Onions: last for months kept in a cool, dry place.
Tomatoes: store in the kitchen at room temperature.
Chiles: store in the kitchen or freeze and use from frozen.
Garlic: can last for six months. Keep away from other foods.
Cress: in the plastic box it comes in: water it.
Nuisance Neighbors
If your veg are going off before they should it could be that they are ethylene sensitive (most veg and leaves are). This natural gas is created by tomatoes, pears, melons (and more) so keep them apart.
IN THE REFRIGERATOR
Mushrooms: store in a paper bag in the warmest bit of the refrigerator to avoid freezing.
Spinach: store in a plastic bag away from the back; it freezes easily.
Cucumber: store in warmest part of the refrigerator or in the kitchen
Beet: put fresh roots unwrapped in the salad drawer: chilled vac-packs last ages.
Beans/Cabbage: store in plastic bags.
Carrots: last a few weeks without losing nutrients. Store in plastic bags.
Leaves: highly perishable. Store in plastic bags in the salad drawer for a week.
Asparagus: wrap damp paper towels around roots or stand in a jar with a little water in the refrigerator; lasts a few days.
Watercress: store bunches in a jar as above: or in plastic pack.
JUST TENDER ...
VEGETABLE COOKING TIMES
Use your eye and a sharp knife. Its hard to be accurate as there are so many variablesuse your judgment.
MAKE VEGETABLE STOCK
Wash and chop the following: 2 large onions, 1 celery stalk, 1 large leek, 3 carrots, some fresh parsley or cilantro if you have any, 3 cloves garlic. Dump into a pan with 2.3 litres water, 1 teaspoon salt, a few black peppercorns, a piece of scrubbed lemon peel, and juice. Bring to a boil. Reduce the heat. Simmer, half covered for at least 30 minutes or until reduced by a third. Strain through a strainer. Use or chill.
THE VEG PLOT Whats on offer?
ASPARAGUS Grassy, sexy, extravagant. Trim the woody stem; steam/griddle/boil: eat with butter/Parmesan/hollandaise, or dunk in a boiled egg. Its delicious, nutritious, and packed with folate.
AVOCADO Buttery, creamy flesh. Blitz it up for guacamole; slice and chop it into salads. Rich in vitamin E (good for skin and hair).
HOW TO...
Degorge eggplant
Sprinkle slices with fine salt: let weep for 30 minutes. Rinse under a cold faucet. Dry thoroughly.
BEANS The long thin ones (green and string) and the plump podded ones (fava beans) are all fast to cook and can be teamed with just about anything. Briefly boil/steam and toss in fast flavorings: chopped tomatoes/oil/garlic/chile/a bit of butter, sour cream. Fling into salads, curry, Middle-Eastern dishes.

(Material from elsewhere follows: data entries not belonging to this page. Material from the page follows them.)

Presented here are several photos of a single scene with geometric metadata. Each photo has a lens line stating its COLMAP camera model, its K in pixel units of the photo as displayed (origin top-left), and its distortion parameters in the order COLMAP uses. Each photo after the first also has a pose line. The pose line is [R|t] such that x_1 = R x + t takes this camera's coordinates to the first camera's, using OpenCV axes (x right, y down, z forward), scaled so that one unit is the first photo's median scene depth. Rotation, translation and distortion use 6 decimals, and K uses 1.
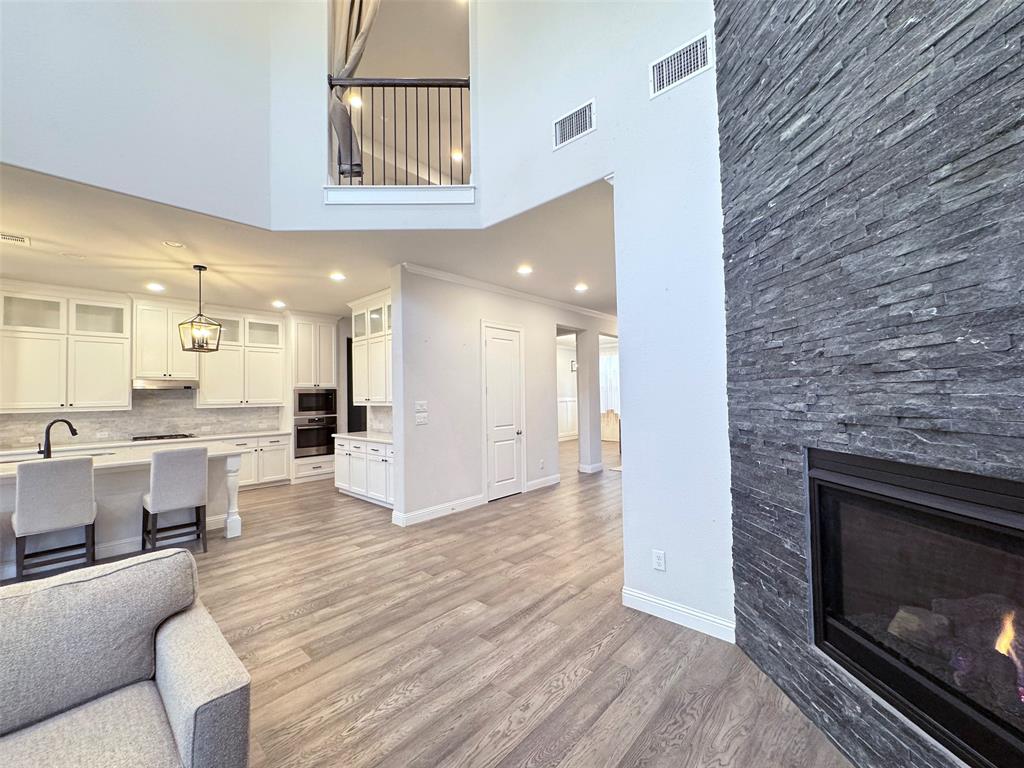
lens RADIAL K [[410.6, 0, 511.1], [0, 410.6, 385.5], [0, 0, 1]] dist [-0.001421, -0.000131]
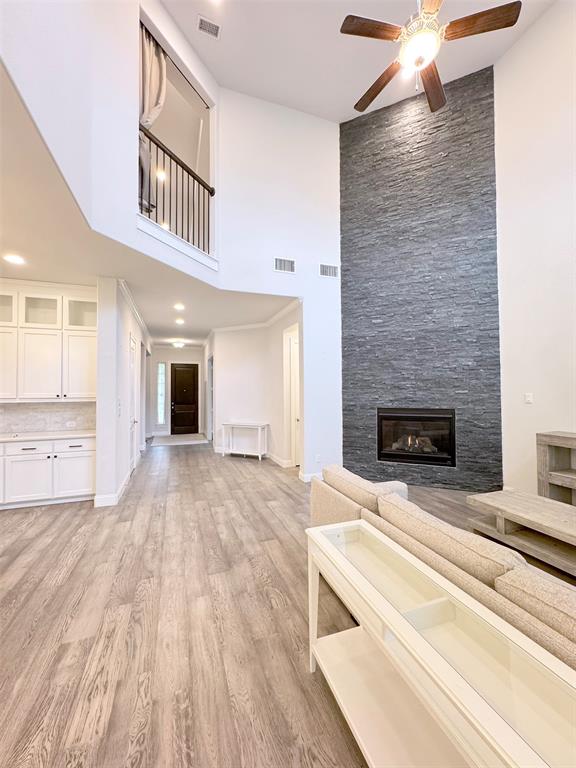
lens RADIAL K [[307.9, 0, 288.0], [0, 307.9, 384.0], [0, 0, 1]] dist [-0.001421, -0.000131]
pose [[0.459172, 0.036539, 0.887596, -1.012907], [-0.025876, 0.999280, -0.027750, 0.015892], [-0.887971, -0.010226, 0.459786, 0.206689]]
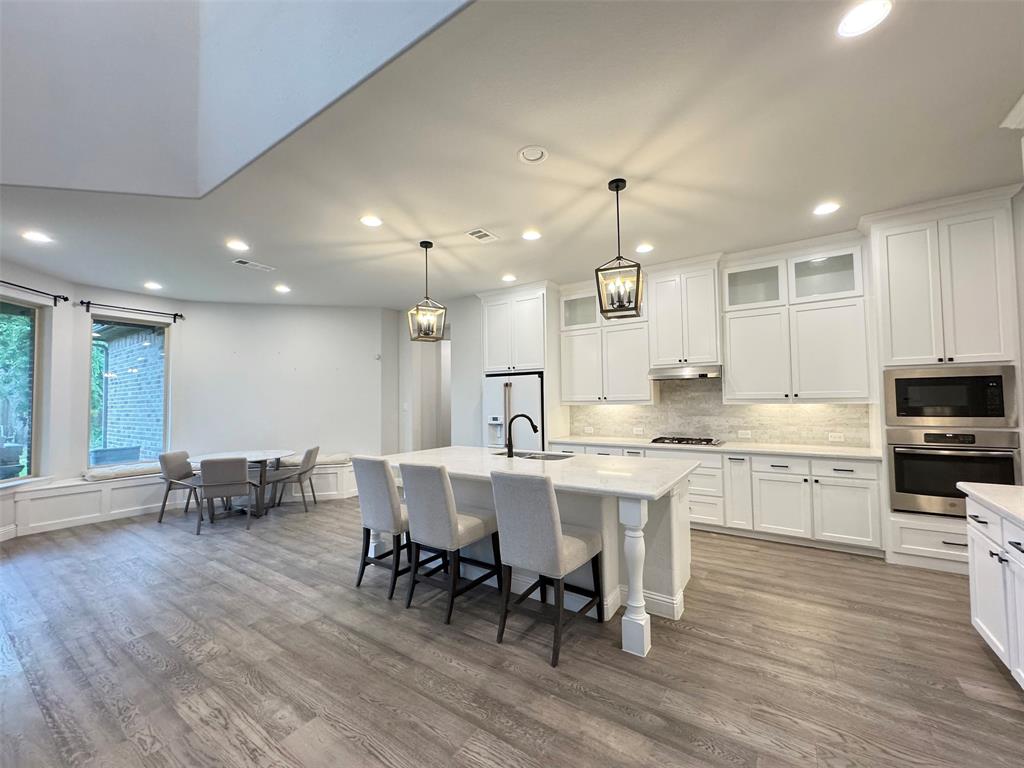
lens RADIAL K [[410.6, 0, 511.1], [0, 410.6, 385.5], [0, 0, 1]] dist [-0.001421, -0.000131]
pose [[0.145970, -0.018797, -0.989110, -0.200090], [0.036831, 0.999230, -0.013554, 0.032267], [0.988603, -0.034452, 0.146550, 0.911098]]
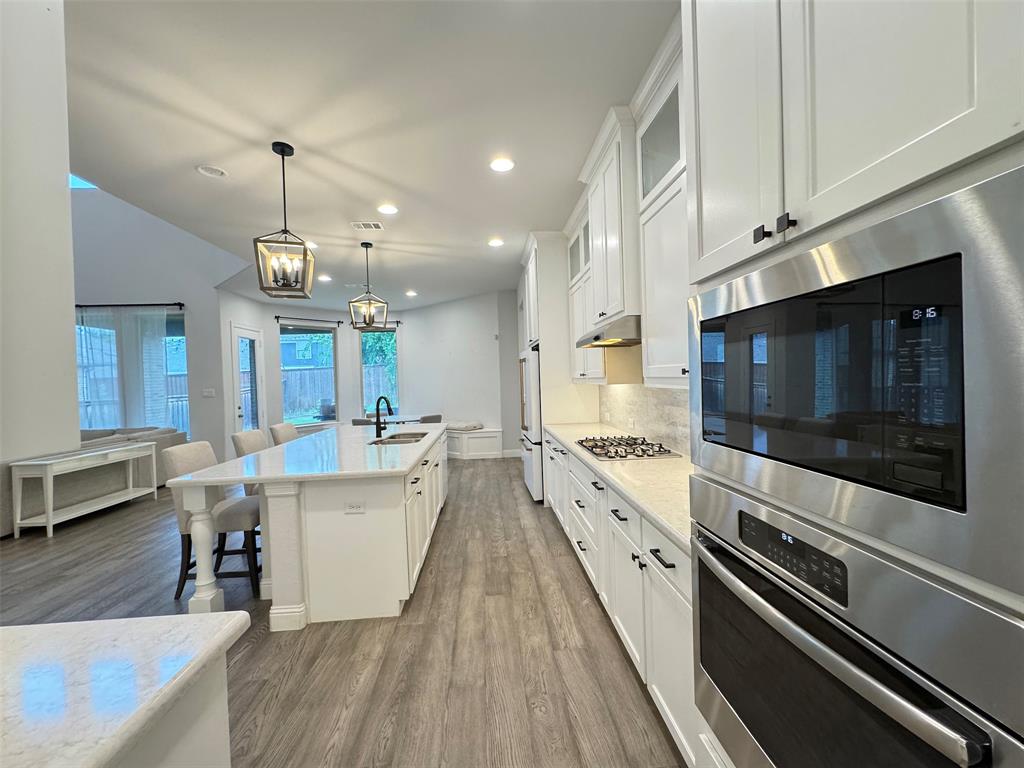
lens RADIAL K [[408.1, 0, 509.0], [0, 408.1, 383.6], [0, 0, 1]] dist [-0.001286, -0.000112]
pose [[-0.690402, 0.052114, -0.721547, -0.679932], [0.064721, 0.997852, 0.010144, 0.069916], [0.720525, -0.039696, -0.692291, 1.997874]]
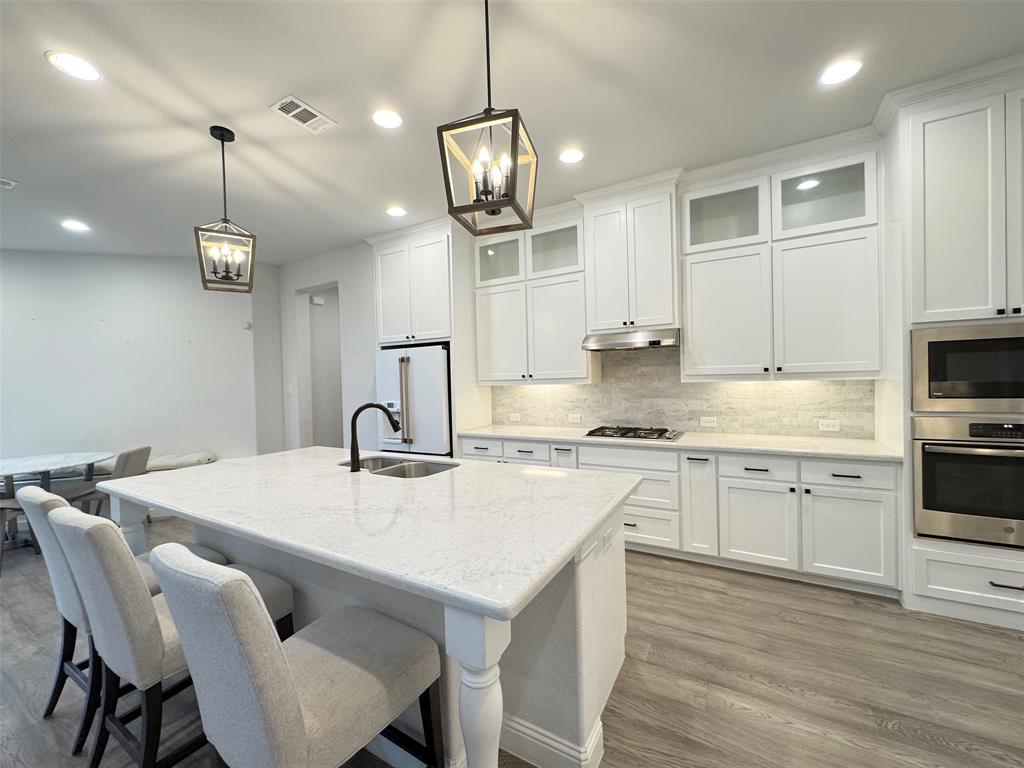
lens RADIAL K [[410.6, 0, 511.1], [0, 410.6, 385.5], [0, 0, 1]] dist [-0.001421, -0.000131]
pose [[0.219769, 0.031868, -0.975031, -0.520847], [0.048623, 0.997866, 0.043574, 0.044222], [0.974339, -0.056985, 0.217751, 1.151861]]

BEET Earthy sweetness in a hard root. Roast whole or in chunks or boil: adds a chic note to risottos, salads. Get it vacuum-packed to save time. Its a superfood.

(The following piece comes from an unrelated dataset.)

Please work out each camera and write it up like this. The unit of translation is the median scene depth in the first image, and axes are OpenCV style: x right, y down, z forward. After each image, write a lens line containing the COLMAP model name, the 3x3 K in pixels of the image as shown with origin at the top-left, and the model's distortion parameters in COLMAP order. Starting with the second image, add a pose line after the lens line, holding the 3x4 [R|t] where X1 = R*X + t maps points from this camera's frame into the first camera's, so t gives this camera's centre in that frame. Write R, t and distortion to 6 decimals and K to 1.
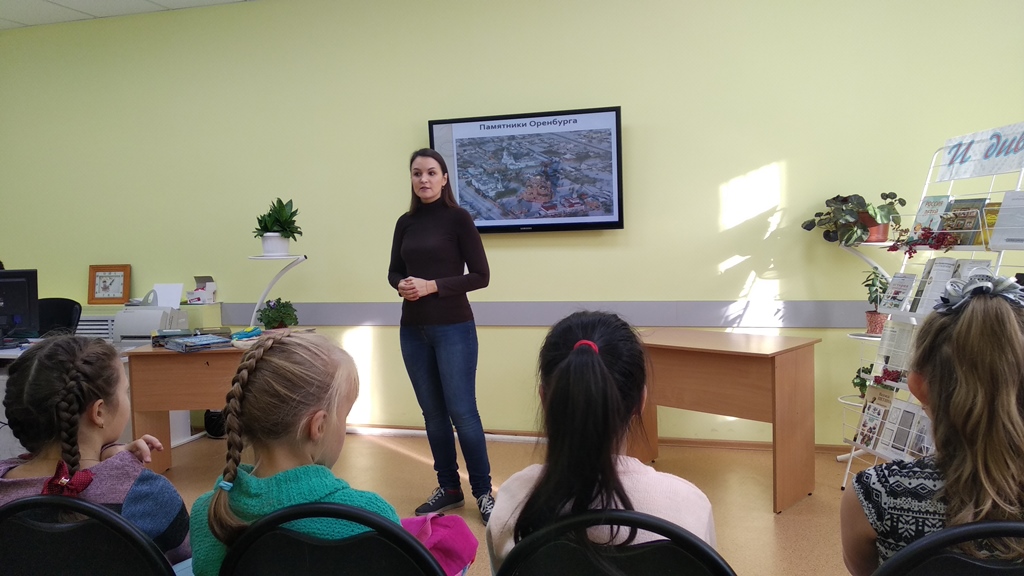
lens RADIAL K [[785.5, 0, 514.0], [0, 785.5, 294.3], [0, 0, 1]] dist [0.075566, -0.095328]
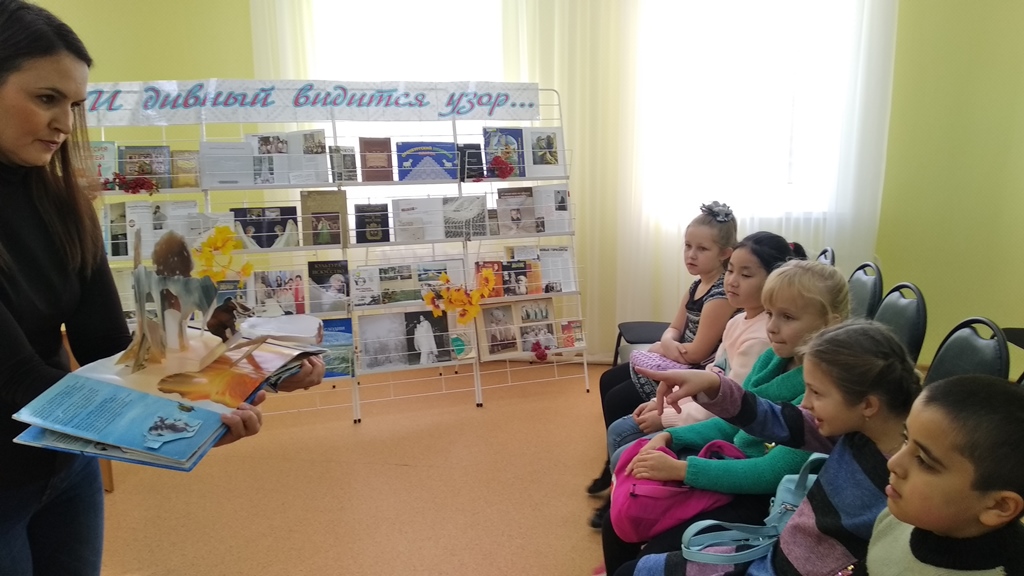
lens RADIAL K [[785.5, 0, 515.8], [0, 785.5, 288.9], [0, 0, 1]] dist [0.075566, -0.095328]
pose [[-0.086984, -0.181640, 0.979511, -0.434428], [0.088029, 0.977990, 0.189175, -0.065798], [-0.992313, 0.102681, -0.069080, 0.433869]]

BROCCOLI Robust, mustardy taste. Cook briefly (stir-fry or fast boil/steam); eat raw dipped in oil or hummus; bang into cheese sauce; roast in oil/garlic/cumin.

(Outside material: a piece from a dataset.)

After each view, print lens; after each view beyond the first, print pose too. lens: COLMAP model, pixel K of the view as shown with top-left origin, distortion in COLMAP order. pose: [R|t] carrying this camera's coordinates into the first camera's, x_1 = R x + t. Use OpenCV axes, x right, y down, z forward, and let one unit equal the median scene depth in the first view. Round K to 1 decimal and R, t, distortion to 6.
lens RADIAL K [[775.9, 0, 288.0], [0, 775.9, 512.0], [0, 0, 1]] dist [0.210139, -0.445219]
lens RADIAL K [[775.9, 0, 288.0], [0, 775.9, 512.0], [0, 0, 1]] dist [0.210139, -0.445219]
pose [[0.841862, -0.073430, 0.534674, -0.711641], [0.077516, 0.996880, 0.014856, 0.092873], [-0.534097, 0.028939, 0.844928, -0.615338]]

BUTTERNUT SQUASH Sweet and versatile. Roast with oil and garlic; steam/boil/griddle then mash as a side or puree for soups/risottos; add to pies, stews, casseroles.
CABBAGE Sexy when cooked for crispness. Shred, blanch then stir-fry with oyster/soy sauce; lightly toss shredded red/white in dressing or mayonnaise for salads.
CARROTS Sweet, cheap glorious superfood. Best raw in strips with dips/grated into salads; cut into ribbons or thin sticks for stir-fries; boiled/steamed for crushing, mashing; in soups, stews, curries, roast and casseroles for fullest flavor.
CAULIFLOWER Star of cauliflower cheese. Bang into curries/stews; make soups; roast; break into florets and steam/boil briefly; fry in tempura batter. Roast in oil, garlic, chile, and cumin.
CELERY ROOT Knobbly root tasting of celery. Add to standard/parsnip mash.
CELERY Gives a raw, slightly earthy crunch to accompany cheese/dips/hummus. A star in caponata and adds a useful, anonymous note to stocks, stew, and sauces.